The last US combat brigade pulled out of Iraq at dawn yesterday, a key milestone in the withdrawal of US forces more than seven years after the US-led invasion ousted former Iraqi president Saddam Hussein.
Under the cover of dark, the 4th Stryker Brigade, 2nd Infantry Division, crossed the border into Kuwait ahead of the planned declaration of an end to US combat operations in Iraq by an Aug. 31 deadline.
“Yes, they did,” Lieutenant Colonel Eric Bloom said, when asked if the brigade had crossed into Kuwait. “The last one crossed at about 6am this morning.”
PHOTO: REUTERS/US ARMY
“They have a few more days to clean the equipment, prepare the equipment, get it ready for shipment and then they’ll fly out [to the US],” he said.
It took two days for 360 vehicles and 1,200 soldiers to travel from Camp Liberty on Baghdad’s outskirts and Camp Taji north of the capital, through the Shiite south, and into the Gulf emirate, Bloom said.
He said the rest of the 4,000-strong brigade left Iraq by air.
Captain Russell Varnado at Camp Arifjan, a major US base about 70km south of Kuwait City, said “the combat troops have finished moving.”
“The troops are transitioning now. They are scheduled to go back home soon,” he said, without giving a specific date.

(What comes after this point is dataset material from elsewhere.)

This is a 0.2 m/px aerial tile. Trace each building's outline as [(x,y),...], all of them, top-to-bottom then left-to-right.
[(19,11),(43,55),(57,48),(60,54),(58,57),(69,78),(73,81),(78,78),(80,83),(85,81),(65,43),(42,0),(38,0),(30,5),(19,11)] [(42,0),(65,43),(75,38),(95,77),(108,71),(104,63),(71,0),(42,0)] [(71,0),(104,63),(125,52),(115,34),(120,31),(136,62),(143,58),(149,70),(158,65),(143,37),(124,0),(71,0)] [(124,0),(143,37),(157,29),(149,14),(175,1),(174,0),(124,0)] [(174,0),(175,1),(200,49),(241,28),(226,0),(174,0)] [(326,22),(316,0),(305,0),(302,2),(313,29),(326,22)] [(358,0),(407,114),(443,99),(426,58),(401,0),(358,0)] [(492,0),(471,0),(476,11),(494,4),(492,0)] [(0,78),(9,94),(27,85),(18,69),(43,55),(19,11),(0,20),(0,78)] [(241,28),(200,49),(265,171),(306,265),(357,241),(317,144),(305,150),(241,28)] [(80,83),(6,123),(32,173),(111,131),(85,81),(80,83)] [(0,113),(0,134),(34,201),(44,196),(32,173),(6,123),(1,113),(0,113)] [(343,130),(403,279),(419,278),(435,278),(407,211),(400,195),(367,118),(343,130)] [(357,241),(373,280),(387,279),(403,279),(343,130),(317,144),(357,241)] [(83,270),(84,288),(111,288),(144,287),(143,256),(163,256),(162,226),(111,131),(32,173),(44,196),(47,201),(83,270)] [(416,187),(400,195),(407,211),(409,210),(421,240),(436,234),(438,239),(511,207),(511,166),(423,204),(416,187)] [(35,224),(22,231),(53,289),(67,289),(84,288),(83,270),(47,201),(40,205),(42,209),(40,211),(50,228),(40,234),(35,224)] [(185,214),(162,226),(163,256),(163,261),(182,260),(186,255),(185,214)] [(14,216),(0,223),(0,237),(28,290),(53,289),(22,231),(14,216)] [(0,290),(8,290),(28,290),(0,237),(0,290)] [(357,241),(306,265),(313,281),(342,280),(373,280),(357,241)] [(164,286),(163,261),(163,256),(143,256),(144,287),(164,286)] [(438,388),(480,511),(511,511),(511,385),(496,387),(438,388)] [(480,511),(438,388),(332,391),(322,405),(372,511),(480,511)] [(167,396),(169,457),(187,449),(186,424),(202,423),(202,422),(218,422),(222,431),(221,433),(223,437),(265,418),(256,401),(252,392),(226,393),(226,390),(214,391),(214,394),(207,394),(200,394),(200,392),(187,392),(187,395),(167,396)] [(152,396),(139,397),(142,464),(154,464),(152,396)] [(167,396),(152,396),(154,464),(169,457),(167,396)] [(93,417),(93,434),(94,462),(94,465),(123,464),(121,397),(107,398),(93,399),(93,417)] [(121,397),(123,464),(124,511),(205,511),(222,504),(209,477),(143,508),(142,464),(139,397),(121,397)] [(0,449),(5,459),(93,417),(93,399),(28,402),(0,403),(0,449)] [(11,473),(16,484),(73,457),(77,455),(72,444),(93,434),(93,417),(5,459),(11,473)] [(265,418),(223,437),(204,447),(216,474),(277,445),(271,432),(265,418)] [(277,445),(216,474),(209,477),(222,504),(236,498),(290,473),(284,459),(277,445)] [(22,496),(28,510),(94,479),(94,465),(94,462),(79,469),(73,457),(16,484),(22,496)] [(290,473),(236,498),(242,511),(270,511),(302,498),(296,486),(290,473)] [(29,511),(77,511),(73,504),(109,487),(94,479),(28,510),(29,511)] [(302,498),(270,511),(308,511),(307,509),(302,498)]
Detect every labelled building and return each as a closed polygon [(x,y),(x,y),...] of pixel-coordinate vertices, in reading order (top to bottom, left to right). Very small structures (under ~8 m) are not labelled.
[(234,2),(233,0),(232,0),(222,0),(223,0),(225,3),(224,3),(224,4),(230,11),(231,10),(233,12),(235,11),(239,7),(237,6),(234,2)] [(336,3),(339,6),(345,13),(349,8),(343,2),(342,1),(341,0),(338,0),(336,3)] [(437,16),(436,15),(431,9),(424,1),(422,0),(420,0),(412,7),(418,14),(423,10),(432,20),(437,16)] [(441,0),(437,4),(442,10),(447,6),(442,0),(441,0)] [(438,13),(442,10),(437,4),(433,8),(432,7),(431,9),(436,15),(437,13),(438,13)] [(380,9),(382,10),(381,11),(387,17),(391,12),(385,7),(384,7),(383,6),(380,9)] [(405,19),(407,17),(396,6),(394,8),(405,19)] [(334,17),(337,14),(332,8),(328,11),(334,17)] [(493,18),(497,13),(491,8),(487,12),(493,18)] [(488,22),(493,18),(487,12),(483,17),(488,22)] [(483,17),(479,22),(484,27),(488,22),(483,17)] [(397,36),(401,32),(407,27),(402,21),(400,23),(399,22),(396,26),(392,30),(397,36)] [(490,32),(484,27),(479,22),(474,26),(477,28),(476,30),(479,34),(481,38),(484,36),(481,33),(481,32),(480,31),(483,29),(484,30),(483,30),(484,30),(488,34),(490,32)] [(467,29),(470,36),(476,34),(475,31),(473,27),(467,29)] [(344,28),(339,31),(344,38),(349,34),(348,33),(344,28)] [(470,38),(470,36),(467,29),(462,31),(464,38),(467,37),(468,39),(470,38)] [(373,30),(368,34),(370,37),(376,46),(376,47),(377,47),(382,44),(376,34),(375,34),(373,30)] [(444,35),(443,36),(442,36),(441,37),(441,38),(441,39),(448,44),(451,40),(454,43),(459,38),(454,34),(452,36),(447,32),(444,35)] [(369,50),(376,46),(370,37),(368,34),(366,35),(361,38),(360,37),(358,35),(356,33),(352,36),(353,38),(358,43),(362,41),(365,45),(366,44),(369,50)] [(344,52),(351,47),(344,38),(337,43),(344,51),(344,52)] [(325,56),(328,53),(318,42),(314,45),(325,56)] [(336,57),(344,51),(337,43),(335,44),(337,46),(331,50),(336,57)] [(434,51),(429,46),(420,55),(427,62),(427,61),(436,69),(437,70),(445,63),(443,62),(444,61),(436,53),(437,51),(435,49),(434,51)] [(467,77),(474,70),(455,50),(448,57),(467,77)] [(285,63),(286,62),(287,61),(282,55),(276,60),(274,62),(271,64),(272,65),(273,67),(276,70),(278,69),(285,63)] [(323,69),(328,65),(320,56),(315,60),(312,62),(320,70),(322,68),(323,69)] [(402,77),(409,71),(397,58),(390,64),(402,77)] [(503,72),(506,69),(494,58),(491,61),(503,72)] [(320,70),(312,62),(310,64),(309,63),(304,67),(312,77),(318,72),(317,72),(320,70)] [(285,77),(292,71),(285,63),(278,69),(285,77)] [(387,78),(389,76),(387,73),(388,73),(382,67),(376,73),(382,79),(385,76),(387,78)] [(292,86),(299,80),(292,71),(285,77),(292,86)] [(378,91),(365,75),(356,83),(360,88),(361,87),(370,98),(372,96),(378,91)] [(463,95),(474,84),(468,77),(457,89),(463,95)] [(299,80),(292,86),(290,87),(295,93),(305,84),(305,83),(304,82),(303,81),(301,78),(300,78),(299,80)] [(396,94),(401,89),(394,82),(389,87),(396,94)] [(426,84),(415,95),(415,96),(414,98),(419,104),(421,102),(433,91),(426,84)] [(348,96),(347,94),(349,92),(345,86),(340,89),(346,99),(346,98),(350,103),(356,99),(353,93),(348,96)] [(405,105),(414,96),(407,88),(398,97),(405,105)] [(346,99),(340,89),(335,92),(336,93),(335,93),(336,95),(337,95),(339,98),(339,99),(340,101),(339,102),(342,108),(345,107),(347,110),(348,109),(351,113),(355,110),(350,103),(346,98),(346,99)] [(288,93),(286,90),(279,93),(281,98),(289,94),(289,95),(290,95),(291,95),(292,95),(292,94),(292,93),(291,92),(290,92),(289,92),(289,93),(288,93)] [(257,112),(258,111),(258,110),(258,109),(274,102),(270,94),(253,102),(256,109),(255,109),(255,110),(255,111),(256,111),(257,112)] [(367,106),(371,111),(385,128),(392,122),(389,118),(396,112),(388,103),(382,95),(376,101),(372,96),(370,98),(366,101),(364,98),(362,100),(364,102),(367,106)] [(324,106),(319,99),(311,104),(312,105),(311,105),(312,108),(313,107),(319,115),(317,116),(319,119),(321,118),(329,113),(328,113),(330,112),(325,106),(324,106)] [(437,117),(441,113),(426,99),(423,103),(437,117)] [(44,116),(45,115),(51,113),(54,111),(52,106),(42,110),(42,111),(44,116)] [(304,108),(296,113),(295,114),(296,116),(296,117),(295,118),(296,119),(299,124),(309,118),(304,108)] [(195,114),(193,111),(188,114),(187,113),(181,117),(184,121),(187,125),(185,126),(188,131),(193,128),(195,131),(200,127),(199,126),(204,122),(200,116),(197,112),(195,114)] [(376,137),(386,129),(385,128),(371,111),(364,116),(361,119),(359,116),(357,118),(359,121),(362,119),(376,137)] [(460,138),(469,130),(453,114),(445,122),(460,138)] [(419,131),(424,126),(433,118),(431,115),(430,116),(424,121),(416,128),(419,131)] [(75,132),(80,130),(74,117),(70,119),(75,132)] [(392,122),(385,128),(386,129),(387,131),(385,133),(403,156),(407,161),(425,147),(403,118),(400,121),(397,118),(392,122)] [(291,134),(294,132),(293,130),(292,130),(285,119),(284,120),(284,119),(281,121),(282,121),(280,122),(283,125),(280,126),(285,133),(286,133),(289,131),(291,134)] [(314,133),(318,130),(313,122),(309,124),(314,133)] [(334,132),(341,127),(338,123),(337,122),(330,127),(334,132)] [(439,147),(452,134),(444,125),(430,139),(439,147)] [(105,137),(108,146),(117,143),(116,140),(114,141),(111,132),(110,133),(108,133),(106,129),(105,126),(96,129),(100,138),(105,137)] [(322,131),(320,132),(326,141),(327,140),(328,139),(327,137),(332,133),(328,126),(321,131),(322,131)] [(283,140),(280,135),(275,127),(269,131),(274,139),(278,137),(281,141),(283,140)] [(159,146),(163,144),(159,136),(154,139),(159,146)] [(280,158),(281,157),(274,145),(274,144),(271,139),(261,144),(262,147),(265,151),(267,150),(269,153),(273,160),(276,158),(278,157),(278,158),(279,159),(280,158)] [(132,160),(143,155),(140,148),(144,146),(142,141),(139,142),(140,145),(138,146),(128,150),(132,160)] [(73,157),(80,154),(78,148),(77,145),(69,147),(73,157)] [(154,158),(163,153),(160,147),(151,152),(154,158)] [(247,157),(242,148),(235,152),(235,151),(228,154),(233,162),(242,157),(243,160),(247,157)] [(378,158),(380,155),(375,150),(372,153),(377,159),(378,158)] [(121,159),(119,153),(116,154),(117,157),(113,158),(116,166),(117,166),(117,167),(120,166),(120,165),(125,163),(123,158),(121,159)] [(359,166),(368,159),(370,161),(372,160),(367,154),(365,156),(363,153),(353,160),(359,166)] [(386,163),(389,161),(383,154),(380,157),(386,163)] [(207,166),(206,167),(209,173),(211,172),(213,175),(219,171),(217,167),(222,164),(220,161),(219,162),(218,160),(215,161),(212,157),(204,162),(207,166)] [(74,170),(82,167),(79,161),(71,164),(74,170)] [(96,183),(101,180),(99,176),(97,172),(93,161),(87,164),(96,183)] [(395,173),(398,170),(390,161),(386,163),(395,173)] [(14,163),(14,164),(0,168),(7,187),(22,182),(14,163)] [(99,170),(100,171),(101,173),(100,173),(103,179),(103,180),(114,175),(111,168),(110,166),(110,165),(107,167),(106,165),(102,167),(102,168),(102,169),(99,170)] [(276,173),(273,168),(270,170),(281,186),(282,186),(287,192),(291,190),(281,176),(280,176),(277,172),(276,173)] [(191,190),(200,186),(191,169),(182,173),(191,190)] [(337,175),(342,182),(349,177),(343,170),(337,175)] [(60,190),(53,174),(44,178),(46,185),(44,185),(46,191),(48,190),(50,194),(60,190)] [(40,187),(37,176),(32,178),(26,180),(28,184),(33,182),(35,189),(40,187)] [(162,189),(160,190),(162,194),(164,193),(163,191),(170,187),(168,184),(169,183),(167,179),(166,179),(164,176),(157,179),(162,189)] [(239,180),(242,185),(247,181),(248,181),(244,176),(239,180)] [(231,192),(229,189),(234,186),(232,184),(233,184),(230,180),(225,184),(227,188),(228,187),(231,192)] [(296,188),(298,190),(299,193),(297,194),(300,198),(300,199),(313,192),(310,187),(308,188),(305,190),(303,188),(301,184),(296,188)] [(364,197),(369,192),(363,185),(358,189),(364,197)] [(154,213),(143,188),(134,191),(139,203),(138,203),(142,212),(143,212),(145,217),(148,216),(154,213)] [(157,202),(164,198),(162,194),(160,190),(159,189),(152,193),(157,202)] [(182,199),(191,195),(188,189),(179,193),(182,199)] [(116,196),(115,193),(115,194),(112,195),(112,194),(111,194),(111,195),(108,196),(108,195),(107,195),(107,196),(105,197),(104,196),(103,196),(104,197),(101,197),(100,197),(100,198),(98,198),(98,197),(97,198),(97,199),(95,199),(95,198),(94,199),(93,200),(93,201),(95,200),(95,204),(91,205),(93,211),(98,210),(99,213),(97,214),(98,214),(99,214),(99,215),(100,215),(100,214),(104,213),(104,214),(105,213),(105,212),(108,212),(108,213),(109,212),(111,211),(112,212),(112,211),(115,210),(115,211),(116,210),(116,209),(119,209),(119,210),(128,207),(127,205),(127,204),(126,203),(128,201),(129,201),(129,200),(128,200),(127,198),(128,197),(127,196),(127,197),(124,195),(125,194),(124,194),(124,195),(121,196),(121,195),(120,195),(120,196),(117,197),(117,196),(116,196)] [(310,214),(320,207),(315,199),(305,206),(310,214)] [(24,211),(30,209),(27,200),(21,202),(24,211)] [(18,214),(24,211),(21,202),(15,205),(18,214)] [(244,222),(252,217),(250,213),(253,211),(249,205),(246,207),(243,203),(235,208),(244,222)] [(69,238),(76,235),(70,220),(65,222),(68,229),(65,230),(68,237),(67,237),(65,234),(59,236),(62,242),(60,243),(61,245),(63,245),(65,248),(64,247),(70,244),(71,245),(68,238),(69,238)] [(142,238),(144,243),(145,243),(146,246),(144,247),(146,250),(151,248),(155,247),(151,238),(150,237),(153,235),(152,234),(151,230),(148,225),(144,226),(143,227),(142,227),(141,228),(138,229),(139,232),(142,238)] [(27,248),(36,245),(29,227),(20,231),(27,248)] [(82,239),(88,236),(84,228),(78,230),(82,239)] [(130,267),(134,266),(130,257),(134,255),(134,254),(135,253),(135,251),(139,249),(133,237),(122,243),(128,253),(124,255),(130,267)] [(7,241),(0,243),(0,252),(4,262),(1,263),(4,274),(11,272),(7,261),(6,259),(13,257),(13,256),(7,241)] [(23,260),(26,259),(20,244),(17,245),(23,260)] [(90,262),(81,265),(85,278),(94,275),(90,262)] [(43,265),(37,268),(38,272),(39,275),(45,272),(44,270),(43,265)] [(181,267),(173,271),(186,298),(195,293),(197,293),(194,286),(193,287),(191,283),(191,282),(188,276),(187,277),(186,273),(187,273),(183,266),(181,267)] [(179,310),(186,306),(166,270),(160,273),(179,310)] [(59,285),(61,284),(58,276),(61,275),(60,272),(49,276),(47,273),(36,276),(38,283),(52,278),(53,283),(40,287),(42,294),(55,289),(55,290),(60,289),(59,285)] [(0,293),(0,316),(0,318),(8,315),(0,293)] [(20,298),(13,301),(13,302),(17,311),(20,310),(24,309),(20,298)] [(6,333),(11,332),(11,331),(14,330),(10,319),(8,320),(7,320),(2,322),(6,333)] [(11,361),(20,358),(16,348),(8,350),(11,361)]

About 56,000 US soldiers remain in Iraq, with that figure set to drop to 50,000 by Sept. 1. At that point, the US mission in Iraq will be re-named “Operation New Dawn,” from “Operation Iraqi Freedom” — the name given to US operations here since the invasion.
The remaining 6,000 soldiers who will leave the country in the next two weeks are clustered throughout Iraq, Captain Sarah Baumgardner said.
“It is about a transition to a change of mission, going from combat operations to stability operations,” Major General Stephen Lanza said in an interview with US television channel MSNBC.